I comfort myself knowing this sweet guy had 3 years of constant love & attention. Supervised outings in the backyard with Toby or to hang out in the China Berry tree.! Home cooked meals of chicken or any food that met his fancy. A best friend to fill his days and a comfy bed to lounge on at night with my sister. 

Otis run free, I will see you soon on the other side. I miss you so deeply. Thank you for all the joy, laughter, comfort, & love you brought into our lives. 










Otis as Office Help










A month before Otis suddenly passed my sister had to put down her 21 year old Cornish rex cat ~bat baby. I gave my sister this book to read. Otis had come on the bed to say good-bye to bat baby after she passed at home. (Our vet came to the house) Otis fell asleep on the book!
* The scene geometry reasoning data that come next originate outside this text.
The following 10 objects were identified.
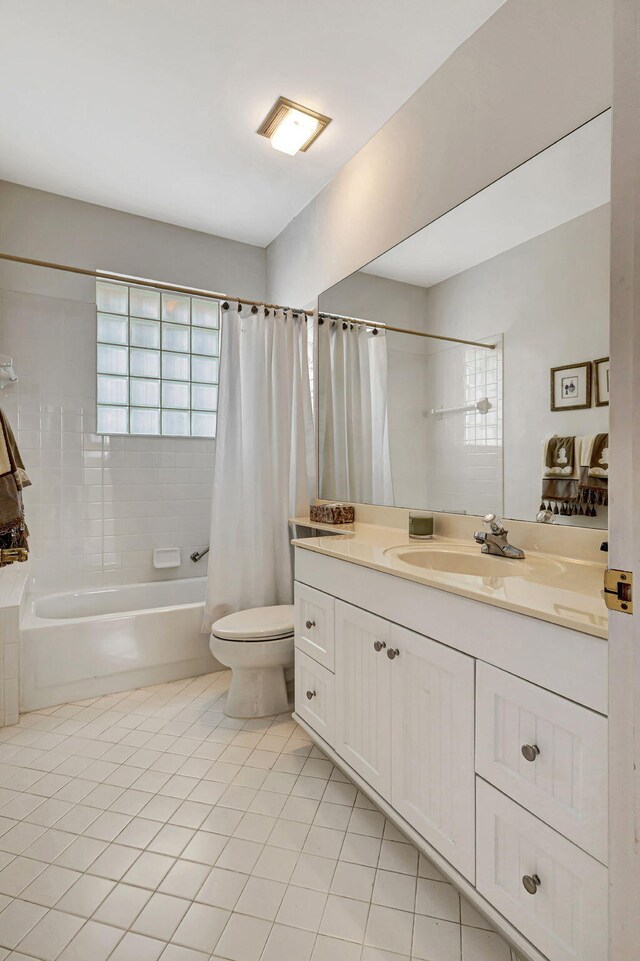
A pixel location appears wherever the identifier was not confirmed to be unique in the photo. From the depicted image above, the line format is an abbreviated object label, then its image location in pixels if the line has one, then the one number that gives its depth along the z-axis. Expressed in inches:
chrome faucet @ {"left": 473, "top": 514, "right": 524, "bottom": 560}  56.1
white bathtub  83.0
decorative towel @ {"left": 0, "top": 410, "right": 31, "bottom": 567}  60.8
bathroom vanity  32.8
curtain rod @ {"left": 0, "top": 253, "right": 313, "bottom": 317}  88.8
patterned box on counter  87.7
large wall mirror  52.2
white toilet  78.3
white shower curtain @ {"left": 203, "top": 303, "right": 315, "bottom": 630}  93.2
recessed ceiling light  78.4
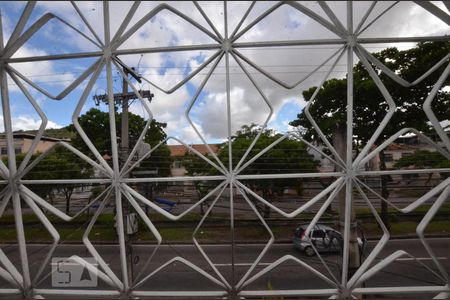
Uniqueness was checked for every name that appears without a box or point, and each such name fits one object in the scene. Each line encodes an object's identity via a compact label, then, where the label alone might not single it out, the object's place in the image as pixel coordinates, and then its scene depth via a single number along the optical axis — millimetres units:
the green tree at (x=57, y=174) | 12297
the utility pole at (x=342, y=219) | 4273
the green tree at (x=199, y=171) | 11222
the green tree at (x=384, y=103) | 10109
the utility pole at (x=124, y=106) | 6676
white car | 8922
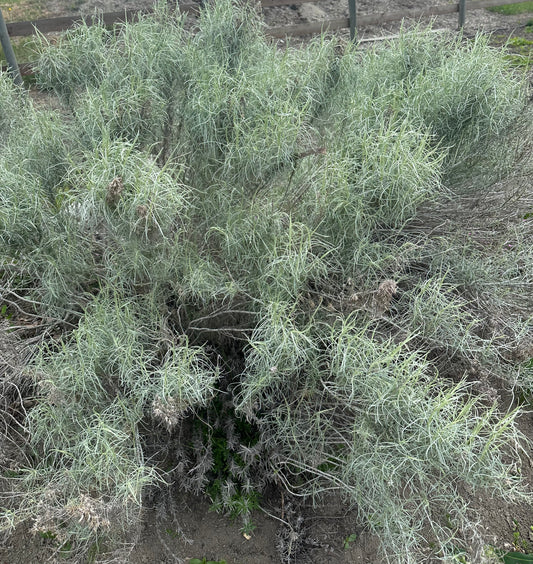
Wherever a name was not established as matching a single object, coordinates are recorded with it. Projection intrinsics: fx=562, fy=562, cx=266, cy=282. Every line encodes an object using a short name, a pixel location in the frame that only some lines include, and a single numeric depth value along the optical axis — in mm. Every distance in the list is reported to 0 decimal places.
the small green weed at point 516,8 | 8555
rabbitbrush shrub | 2104
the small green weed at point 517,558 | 2393
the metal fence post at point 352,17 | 6930
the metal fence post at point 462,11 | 7625
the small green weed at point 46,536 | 2436
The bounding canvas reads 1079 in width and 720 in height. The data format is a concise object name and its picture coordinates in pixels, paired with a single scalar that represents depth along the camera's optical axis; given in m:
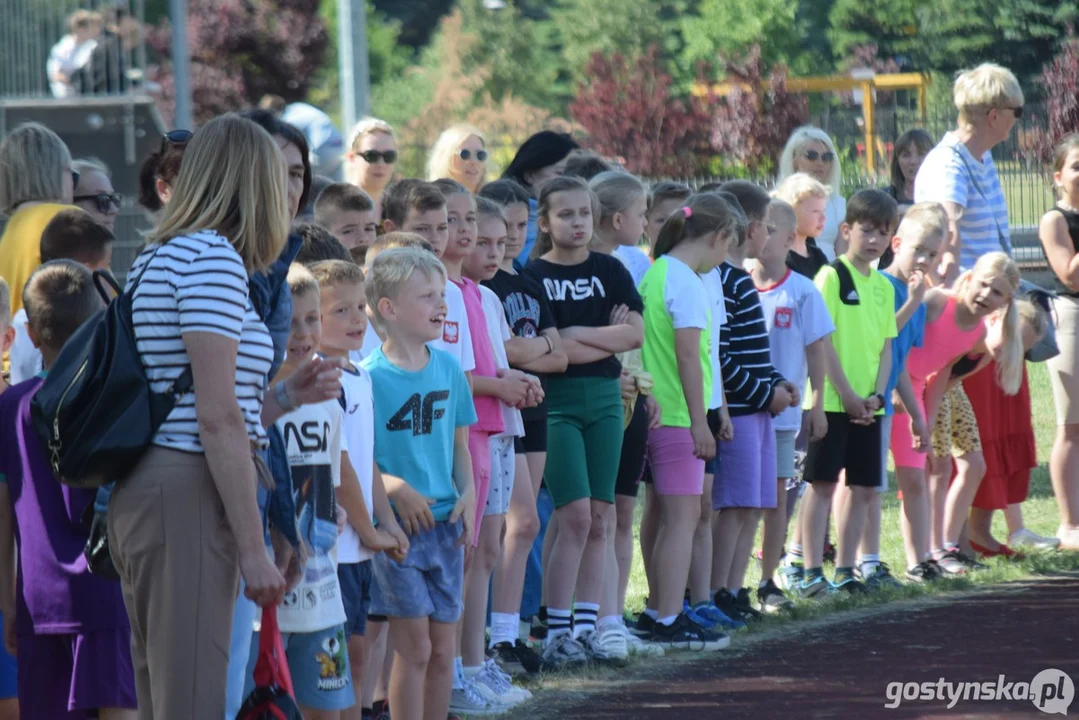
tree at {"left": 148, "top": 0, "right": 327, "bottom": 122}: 82.31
We had no idea just a few weeks later he would pass to.










Otis, Toby and Sally enjoy the afternoon with some birdwatching in my sister’s studio. Sally, the tuxedo, was a foster kitty was so shy around people, but she can hold her own with these two big guys. Notice she is in the basket and wide eyed Otis is not!


----------



## marie73 (Jul 12, 2006)

*Otis as Office Help *is such a lovely picture! 
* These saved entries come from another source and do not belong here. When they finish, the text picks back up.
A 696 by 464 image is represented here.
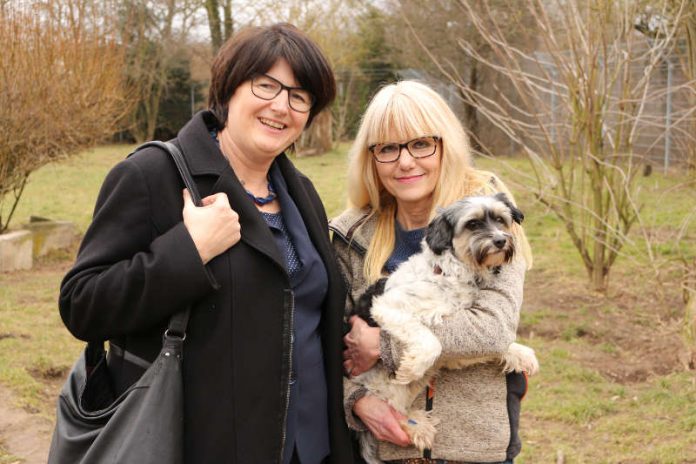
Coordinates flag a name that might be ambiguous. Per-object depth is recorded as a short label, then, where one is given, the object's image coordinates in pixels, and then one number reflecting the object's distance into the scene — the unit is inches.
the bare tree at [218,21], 1073.5
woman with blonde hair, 111.0
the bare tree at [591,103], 298.8
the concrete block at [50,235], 491.2
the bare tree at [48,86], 451.5
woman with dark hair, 90.1
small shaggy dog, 119.4
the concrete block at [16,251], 451.8
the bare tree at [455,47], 774.5
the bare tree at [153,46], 1134.4
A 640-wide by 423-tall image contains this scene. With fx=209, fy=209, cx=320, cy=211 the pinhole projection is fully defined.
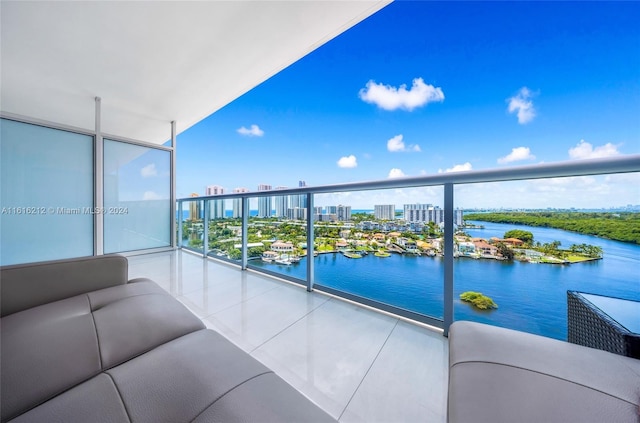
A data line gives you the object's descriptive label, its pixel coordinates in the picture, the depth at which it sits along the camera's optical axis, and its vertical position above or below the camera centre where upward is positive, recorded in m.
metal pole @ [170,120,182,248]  3.51 +0.23
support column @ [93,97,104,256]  2.77 +0.24
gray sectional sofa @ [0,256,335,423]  0.51 -0.48
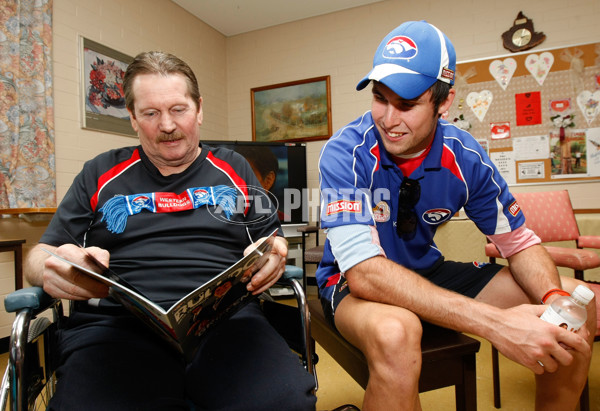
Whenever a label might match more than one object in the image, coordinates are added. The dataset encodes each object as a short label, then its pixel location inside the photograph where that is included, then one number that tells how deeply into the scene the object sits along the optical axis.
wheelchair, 0.79
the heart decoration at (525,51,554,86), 3.25
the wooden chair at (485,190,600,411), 2.21
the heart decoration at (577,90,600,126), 3.15
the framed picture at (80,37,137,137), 2.86
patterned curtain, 2.29
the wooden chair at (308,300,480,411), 0.93
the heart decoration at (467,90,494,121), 3.44
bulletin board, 3.17
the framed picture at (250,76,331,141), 4.11
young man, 0.85
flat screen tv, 3.62
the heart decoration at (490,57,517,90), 3.37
But wide-eyed Otis in the last picture made me laugh. I hope his memories continue to bring you joy and make you smile, too, Merry. 

Your family gave Otis a wonderful life and you can see how happy he was. atback


----------



## Mitts & Tess (Sep 4, 2004)

Thank you for the kind words Marie. Tears....


----------



## melysion (Mar 12, 2007)

Sorry for your loss Merry. 

Otis was a handsome boy.


----------



## Fran (Jan 9, 2008)

I am sorry for your loss! The story of Otis and Toby's friendship is especially touching...Thank you for sharing his memory, it brought a smile to my heart...

Fran


----------



## katlover13 (Apr 15, 2008)

Otis looks like such a big huggy-bear of a cat. I'm so sorry you and your sister lost him so young. It's never easy but to me it always seems to hurt more when they are young. It sounds like he had a wonderful life after he found you.


----------